SUPPLIED RECORDS:
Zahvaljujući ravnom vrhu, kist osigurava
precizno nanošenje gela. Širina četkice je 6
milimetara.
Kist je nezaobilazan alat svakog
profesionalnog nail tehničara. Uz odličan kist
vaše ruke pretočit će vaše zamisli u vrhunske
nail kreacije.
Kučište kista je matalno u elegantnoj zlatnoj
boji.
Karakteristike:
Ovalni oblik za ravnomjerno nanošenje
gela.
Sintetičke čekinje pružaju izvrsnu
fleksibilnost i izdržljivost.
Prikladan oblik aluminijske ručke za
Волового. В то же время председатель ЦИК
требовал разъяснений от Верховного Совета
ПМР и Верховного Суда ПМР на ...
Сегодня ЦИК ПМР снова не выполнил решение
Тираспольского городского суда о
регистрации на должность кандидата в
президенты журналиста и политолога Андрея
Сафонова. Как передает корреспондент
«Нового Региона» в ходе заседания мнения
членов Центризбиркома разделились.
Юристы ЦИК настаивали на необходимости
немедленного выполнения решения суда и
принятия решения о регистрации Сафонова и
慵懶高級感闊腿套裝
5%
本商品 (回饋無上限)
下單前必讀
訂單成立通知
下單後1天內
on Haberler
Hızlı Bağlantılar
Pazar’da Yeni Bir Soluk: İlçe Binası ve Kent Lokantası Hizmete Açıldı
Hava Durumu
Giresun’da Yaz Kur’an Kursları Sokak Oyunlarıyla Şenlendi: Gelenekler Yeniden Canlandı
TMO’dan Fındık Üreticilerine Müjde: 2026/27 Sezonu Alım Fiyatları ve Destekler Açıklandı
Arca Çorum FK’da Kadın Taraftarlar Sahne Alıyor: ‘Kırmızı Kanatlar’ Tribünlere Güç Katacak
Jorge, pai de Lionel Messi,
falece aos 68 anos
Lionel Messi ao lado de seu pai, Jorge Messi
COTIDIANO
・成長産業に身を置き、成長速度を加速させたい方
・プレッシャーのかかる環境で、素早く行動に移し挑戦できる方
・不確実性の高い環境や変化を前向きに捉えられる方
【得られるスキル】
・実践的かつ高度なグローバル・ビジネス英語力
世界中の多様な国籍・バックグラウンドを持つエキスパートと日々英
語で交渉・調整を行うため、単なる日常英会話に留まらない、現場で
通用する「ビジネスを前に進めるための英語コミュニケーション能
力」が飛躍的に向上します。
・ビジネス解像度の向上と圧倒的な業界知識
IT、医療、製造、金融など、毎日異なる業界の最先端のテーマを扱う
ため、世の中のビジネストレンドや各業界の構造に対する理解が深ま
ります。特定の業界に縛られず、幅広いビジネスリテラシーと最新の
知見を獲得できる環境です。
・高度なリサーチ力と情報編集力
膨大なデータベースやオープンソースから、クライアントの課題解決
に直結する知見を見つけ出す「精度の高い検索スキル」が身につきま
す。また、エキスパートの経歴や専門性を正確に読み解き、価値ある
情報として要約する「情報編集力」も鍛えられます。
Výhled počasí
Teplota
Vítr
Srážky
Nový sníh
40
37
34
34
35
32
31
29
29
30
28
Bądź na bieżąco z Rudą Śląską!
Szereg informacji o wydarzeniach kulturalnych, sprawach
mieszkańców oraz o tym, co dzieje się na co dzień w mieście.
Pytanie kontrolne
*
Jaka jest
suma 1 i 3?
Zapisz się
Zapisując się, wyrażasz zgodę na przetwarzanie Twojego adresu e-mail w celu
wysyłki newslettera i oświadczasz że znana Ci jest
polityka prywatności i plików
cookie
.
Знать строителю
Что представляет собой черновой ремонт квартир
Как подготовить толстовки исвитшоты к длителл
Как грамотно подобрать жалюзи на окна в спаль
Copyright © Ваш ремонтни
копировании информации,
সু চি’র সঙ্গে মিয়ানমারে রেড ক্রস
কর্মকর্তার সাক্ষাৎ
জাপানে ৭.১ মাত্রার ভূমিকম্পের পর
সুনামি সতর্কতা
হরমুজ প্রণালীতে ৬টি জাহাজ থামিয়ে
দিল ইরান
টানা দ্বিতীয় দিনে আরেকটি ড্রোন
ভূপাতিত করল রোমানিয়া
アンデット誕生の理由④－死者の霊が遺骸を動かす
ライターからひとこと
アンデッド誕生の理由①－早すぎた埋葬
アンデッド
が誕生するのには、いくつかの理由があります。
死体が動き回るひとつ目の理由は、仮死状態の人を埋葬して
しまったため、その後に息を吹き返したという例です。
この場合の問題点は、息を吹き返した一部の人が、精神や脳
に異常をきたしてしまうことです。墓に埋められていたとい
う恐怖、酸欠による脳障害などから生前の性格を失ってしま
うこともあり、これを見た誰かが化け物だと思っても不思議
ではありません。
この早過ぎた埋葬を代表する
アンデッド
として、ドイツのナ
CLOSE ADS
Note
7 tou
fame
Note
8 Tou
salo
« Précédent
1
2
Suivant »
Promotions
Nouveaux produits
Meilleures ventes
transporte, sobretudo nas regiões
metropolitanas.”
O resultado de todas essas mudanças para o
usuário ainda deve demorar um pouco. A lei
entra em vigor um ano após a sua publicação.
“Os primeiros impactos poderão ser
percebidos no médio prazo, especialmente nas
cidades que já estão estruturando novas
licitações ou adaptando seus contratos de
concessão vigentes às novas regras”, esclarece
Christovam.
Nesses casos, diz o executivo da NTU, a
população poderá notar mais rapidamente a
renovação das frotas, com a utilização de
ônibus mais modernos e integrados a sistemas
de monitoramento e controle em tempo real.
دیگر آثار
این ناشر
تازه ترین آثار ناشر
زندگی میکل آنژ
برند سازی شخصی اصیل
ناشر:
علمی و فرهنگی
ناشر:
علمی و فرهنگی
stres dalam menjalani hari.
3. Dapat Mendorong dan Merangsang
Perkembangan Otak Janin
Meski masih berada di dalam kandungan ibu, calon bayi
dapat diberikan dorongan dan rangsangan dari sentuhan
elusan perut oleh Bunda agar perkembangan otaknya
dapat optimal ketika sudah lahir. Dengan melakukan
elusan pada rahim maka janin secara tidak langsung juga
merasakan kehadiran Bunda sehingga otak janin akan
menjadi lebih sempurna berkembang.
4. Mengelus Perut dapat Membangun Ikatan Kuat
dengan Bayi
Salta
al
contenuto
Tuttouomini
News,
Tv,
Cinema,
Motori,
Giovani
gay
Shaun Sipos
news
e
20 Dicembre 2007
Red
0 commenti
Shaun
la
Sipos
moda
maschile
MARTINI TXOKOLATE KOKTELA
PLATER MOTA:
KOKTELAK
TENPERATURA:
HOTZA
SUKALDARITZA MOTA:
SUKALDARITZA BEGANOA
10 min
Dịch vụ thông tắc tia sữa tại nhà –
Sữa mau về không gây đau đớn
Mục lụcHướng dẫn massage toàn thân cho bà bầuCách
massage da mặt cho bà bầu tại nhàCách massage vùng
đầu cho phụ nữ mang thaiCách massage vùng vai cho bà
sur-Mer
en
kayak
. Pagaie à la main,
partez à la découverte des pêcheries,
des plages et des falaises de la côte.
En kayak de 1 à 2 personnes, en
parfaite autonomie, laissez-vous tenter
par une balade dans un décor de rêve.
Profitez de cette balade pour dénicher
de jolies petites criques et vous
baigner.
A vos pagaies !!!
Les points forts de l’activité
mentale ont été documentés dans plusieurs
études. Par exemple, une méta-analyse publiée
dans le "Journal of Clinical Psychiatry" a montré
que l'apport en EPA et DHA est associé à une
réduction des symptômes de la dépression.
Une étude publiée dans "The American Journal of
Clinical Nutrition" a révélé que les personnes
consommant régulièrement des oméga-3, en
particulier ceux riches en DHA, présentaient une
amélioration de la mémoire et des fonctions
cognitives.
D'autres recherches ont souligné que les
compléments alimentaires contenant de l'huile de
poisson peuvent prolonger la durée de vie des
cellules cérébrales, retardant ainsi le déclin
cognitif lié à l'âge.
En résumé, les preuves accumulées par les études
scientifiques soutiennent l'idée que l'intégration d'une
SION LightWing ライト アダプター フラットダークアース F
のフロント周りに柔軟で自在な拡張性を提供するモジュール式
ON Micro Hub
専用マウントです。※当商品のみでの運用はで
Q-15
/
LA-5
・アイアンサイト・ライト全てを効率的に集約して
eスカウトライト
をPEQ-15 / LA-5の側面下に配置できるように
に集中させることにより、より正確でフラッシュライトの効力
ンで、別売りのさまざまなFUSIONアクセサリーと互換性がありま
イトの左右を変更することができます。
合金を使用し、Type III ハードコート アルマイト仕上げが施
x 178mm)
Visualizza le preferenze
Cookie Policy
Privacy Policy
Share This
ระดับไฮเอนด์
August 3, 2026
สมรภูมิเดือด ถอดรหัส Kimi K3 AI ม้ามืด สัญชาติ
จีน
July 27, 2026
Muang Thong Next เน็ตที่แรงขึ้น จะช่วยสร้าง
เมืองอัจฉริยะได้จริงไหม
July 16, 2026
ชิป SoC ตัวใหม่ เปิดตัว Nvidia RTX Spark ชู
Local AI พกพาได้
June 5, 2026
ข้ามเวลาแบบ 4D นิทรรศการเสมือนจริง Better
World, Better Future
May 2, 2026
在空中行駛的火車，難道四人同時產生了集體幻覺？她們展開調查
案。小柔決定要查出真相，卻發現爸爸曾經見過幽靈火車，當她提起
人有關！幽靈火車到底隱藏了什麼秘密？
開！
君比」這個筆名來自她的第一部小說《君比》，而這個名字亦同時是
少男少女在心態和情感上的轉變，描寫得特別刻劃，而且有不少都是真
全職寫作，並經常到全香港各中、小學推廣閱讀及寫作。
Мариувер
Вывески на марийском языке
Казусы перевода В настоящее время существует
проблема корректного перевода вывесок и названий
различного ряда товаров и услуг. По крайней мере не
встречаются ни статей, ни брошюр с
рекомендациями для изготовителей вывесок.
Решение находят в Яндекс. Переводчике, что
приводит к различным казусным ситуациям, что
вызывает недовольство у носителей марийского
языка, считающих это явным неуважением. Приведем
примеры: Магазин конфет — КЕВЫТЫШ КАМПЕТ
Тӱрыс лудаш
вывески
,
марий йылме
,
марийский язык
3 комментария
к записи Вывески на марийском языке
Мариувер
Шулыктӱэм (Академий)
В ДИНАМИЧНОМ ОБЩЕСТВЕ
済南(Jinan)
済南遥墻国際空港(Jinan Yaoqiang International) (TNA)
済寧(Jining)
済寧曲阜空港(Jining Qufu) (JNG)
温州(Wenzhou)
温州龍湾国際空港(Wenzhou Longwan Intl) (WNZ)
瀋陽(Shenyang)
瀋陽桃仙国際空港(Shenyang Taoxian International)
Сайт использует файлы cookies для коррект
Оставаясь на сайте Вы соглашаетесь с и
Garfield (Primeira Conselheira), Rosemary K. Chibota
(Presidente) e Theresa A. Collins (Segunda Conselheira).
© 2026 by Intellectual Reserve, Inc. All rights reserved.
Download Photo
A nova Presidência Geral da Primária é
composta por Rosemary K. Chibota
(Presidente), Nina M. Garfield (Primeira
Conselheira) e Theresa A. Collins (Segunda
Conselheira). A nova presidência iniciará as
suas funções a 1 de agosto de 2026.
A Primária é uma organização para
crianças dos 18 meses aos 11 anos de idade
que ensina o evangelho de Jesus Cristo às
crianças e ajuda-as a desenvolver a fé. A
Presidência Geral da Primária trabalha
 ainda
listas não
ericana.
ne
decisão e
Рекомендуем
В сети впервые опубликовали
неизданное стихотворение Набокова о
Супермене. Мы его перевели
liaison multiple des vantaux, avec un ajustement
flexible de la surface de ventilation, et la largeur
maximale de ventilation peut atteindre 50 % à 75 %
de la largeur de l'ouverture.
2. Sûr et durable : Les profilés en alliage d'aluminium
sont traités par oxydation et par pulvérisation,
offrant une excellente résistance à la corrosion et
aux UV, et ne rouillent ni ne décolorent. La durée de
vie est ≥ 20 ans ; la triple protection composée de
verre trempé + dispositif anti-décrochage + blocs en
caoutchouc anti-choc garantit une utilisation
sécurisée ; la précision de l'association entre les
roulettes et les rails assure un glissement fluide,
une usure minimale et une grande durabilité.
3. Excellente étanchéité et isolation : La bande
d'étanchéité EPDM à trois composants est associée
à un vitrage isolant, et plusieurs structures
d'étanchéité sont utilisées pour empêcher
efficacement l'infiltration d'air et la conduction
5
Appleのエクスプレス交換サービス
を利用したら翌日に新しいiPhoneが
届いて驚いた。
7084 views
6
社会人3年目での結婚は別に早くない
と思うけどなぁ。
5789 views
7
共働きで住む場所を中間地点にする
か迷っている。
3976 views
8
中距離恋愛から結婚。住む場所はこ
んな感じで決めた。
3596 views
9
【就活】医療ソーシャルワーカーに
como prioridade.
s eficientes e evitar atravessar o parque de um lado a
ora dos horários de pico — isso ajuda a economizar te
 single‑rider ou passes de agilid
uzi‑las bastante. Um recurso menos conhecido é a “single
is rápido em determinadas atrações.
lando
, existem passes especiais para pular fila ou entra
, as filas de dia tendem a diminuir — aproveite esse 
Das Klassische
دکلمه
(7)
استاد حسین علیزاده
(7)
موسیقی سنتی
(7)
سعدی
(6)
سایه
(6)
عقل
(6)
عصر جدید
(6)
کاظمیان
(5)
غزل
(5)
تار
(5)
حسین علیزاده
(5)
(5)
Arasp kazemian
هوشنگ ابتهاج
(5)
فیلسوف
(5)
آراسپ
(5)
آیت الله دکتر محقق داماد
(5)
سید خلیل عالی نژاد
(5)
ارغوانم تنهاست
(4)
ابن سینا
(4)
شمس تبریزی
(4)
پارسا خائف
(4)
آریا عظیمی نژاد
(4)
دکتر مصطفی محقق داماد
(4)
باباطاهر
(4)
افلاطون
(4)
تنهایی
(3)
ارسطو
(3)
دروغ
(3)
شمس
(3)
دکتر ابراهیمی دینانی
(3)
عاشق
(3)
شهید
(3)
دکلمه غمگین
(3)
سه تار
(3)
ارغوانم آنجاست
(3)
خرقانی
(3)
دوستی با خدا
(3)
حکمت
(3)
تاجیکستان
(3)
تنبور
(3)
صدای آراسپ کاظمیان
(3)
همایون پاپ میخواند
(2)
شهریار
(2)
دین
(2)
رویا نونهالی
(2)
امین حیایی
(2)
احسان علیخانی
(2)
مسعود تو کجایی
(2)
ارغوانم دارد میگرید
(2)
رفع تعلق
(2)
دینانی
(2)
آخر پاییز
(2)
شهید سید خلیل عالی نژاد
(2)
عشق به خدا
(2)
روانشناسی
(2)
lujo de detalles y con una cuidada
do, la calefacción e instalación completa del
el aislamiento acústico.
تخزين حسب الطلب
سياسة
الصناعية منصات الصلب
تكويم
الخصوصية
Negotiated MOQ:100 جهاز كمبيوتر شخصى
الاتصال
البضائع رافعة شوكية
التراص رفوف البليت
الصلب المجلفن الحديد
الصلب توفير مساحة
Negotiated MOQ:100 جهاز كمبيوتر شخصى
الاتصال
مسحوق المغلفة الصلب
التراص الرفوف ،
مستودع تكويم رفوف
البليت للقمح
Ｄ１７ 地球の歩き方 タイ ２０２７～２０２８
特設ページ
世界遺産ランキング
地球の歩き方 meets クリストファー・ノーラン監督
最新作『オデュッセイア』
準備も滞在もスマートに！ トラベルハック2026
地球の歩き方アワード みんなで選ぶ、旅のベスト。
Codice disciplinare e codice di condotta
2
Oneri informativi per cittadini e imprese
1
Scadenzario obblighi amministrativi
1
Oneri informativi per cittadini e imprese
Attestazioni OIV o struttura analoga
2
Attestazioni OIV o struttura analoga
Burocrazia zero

REQUIRED ACTION: Show the lines of the records that include the string "balade".

SOLUTION FOR THIS PROBLEM:
par une balade dans un décor de rêve.
Profitez de cette balade pour dénicher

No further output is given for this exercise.